Later, when Joshu was away, the monks of the eastern and western halls of Nansen's monastery began to quarrel. There was evidently some rivalry between them, and for the purposes of this story it had crystallized around a cat. Seeing the monks arguing over possession of a cat Nansen held it up and said to them:
If you can say a word of Zen you will save the cat. If not, I will cut it in two. No one could speak, and Nansen killed the cat. That evening when Joshu returned, Nansen told him what had happened. Joshu took off his sandal, placed it on his head, and walked out. 'If you had been there, you would of saved the cat, 'Nansen remarked.
Behind all the argument there is attachment to right and wrong, good and bad, mine and yours and so on.
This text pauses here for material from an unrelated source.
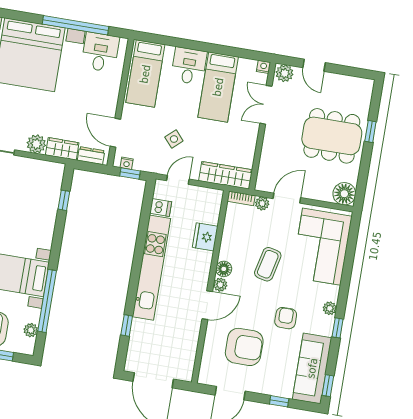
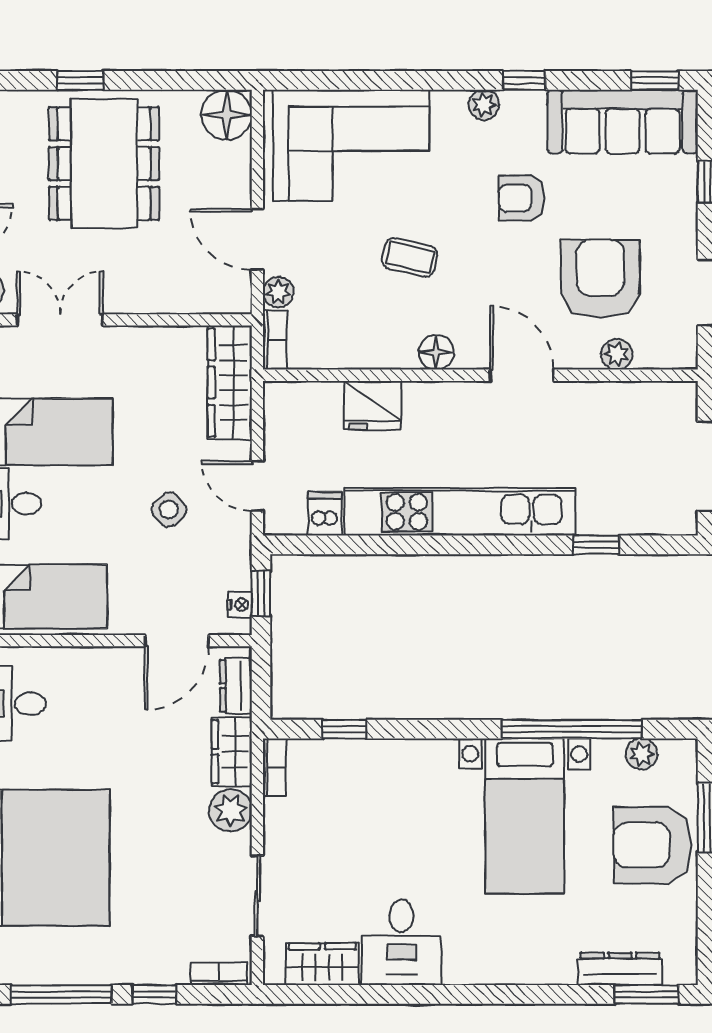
double door: (266, 105) -> (60, 320), swing flipped
bookcase: (52, 167) -> (274, 767), added
coffee table: (268, 264) -> (410, 257), width x0.73, depth x0.77
plant: (220, 285) -> (617, 354), moved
By his action Nansen was asking the monks how such disputes are to be settled.
Dogen Zenji spoke of this story: 'If I were Nansen I should say: " If you answer, I will kill it; if you don't answer, I will kill it." Zen teacher, Katsuki Sekida has said:'If I were the monks I should say, master knows how to cut it into two pieces, but he does not know how to cut it into one piece."
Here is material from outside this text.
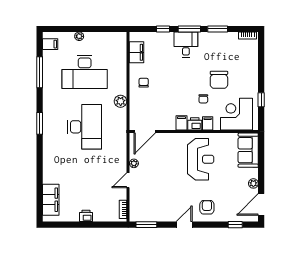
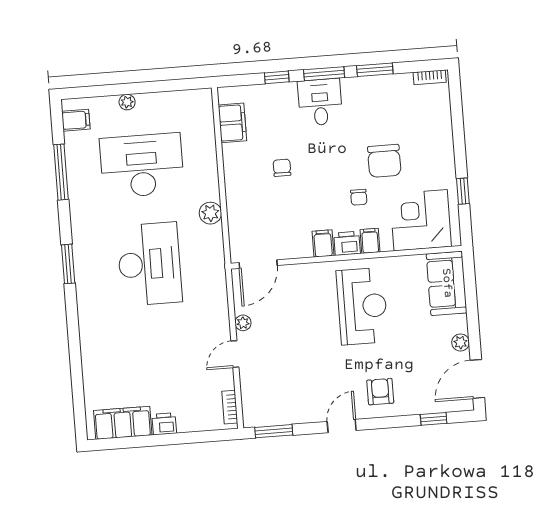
desk: (85, 72) -> (142, 165), turned 180
chair: (144, 83) -> (282, 168), moved
filing cabinet: (51, 200) -> (123, 423), moved, turned -90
A monk once came to Joshu at breakfast time and said: 'I have just entered
the monastery. Please teach me.'
'Have you eaten your rice porridge yet?' asked Joshu.
'Yes, I have,'replied the monk.
Then you had better wash your bowl,'said Joshu.
According to tradition. Joshu continued to teach until his death at the age of 119. Nyogen senzaki said of him: 'His Zen was as ripe and mellow as old wine. . .He used neither the "big stick" nor the harsh voice of other masters, but the few words he spoke brimmed with Zen.